[Collected data]
>>

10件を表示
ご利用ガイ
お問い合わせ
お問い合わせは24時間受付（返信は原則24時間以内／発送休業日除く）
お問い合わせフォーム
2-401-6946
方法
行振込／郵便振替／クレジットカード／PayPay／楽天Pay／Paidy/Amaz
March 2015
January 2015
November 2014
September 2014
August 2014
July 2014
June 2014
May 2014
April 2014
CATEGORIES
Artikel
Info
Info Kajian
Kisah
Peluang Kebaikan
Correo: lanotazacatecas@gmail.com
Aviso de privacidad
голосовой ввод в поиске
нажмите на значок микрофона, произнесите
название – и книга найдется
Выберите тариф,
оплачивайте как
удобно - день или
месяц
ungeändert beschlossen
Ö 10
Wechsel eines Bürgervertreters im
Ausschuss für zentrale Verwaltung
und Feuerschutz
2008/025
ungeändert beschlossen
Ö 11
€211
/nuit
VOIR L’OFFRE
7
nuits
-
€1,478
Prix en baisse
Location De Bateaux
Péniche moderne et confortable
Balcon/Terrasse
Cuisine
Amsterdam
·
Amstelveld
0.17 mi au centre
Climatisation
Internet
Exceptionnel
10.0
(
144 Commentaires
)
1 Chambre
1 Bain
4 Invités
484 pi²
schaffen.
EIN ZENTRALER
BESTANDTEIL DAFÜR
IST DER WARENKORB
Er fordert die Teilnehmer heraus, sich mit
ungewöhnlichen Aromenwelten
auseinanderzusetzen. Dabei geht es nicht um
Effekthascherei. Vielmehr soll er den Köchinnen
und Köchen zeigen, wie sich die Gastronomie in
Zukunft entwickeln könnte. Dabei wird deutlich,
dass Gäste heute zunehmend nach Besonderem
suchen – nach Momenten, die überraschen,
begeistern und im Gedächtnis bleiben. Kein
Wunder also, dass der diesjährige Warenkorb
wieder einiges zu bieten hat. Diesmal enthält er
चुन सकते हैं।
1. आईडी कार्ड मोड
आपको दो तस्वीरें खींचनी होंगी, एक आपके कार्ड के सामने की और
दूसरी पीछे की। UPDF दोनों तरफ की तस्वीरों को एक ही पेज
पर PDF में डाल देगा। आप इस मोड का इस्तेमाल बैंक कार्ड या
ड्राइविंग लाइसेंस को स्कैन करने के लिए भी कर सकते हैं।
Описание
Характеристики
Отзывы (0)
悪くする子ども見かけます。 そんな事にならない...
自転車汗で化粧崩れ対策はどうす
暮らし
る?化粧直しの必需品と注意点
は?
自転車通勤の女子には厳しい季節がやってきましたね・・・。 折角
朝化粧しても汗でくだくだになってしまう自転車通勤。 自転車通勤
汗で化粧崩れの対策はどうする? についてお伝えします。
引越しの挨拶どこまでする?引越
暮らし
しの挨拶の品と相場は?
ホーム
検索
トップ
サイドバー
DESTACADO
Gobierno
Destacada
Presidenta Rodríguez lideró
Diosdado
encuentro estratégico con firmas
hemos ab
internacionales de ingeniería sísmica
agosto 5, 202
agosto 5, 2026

<<

- **What to produce**
All of the records shown above should be reproduced exactly.

- **Solution**
10件を表示
ご利用ガイ
お問い合わせ
お問い合わせは24時間受付（返信は原則24時間以内／発送休業日除く）
お問い合わせフォーム
2-401-6946
方法
行振込／郵便振替／クレジットカード／PayPay／楽天Pay／Paidy/Amaz
March 2015
January 2015
November 2014
September 2014
August 2014
July 2014
June 2014
May 2014
April 2014
CATEGORIES
Artikel
Info
Info Kajian
Kisah
Peluang Kebaikan
Correo: lanotazacatecas@gmail.com
Aviso de privacidad
голосовой ввод в поиске
нажмите на значок микрофона, произнесите
название – и книга найдется
Выберите тариф,
оплачивайте как
удобно - день или
месяц
ungeändert beschlossen
Ö 10
Wechsel eines Bürgervertreters im
Ausschuss für zentrale Verwaltung
und Feuerschutz
2008/025
ungeändert beschlossen
Ö 11
€211
/nuit
VOIR L’OFFRE
7
nuits
-
€1,478
Prix en baisse
Location De Bateaux
Péniche moderne et confortable
Balcon/Terrasse
Cuisine
Amsterdam
·
Amstelveld
0.17 mi au centre
Climatisation
Internet
Exceptionnel
10.0
(
144 Commentaires
)
1 Chambre
1 Bain
4 Invités
484 pi²
schaffen.
EIN ZENTRALER
BESTANDTEIL DAFÜR
IST DER WARENKORB
Er fordert die Teilnehmer heraus, sich mit
ungewöhnlichen Aromenwelten
auseinanderzusetzen. Dabei geht es nicht um
Effekthascherei. Vielmehr soll er den Köchinnen
und Köchen zeigen, wie sich die Gastronomie in
Zukunft entwickeln könnte. Dabei wird deutlich,
dass Gäste heute zunehmend nach Besonderem
suchen – nach Momenten, die überraschen,
begeistern und im Gedächtnis bleiben. Kein
Wunder also, dass der diesjährige Warenkorb
wieder einiges zu bieten hat. Diesmal enthält er
चुन सकते हैं।
1. आईडी कार्ड मोड
आपको दो तस्वीरें खींचनी होंगी, एक आपके कार्ड के सामने की और
दूसरी पीछे की। UPDF दोनों तरफ की तस्वीरों को एक ही पेज
पर PDF में डाल देगा। आप इस मोड का इस्तेमाल बैंक कार्ड या
ड्राइविंग लाइसेंस को स्कैन करने के लिए भी कर सकते हैं।
Описание
Характеристики
Отзывы (0)
悪くする子ども見かけます。 そんな事にならない...
自転車汗で化粧崩れ対策はどうす
暮らし
る?化粧直しの必需品と注意点
は?
自転車通勤の女子には厳しい季節がやってきましたね・・・。 折角
朝化粧しても汗でくだくだになってしまう自転車通勤。 自転車通勤
汗で化粧崩れの対策はどうする? についてお伝えします。
引越しの挨拶どこまでする?引越
暮らし
しの挨拶の品と相場は?
ホーム
検索
トップ
サイドバー
DESTACADO
Gobierno
Destacada
Presidenta Rodríguez lideró
Diosdado
encuentro estratégico con firmas
hemos ab
internacionales de ingeniería sísmica
agosto 5, 202
agosto 5, 2026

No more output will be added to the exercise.